***** Data under study

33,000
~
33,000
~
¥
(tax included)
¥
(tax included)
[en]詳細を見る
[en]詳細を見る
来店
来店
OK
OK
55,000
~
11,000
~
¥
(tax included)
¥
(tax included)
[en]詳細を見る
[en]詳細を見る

**********
***** Data under study

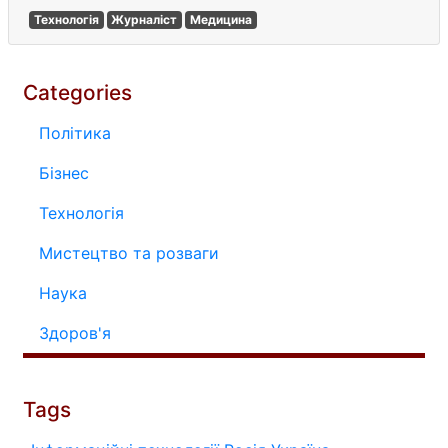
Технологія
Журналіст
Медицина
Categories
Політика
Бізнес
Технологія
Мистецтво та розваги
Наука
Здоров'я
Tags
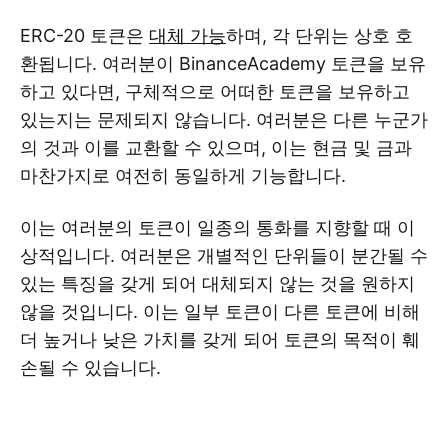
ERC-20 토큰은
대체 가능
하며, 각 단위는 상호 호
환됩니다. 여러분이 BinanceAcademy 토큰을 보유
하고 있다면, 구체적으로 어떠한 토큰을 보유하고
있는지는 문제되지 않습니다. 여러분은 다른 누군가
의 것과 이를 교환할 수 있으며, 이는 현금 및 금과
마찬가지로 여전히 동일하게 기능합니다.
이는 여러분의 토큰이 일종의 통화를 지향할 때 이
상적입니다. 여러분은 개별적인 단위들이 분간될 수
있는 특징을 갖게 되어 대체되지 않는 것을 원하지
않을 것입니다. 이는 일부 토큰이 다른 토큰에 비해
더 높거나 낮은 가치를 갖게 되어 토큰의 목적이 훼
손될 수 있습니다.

**********

> **Exercise**
Check each line of the data above, and please copy the ones in which the string "여러분은" occurs.

> **Answer for the task**
있는지는 문제되지 않습니다. 여러분은 다른 누군가
상적입니다. 여러분은 개별적인 단위들이 분간될 수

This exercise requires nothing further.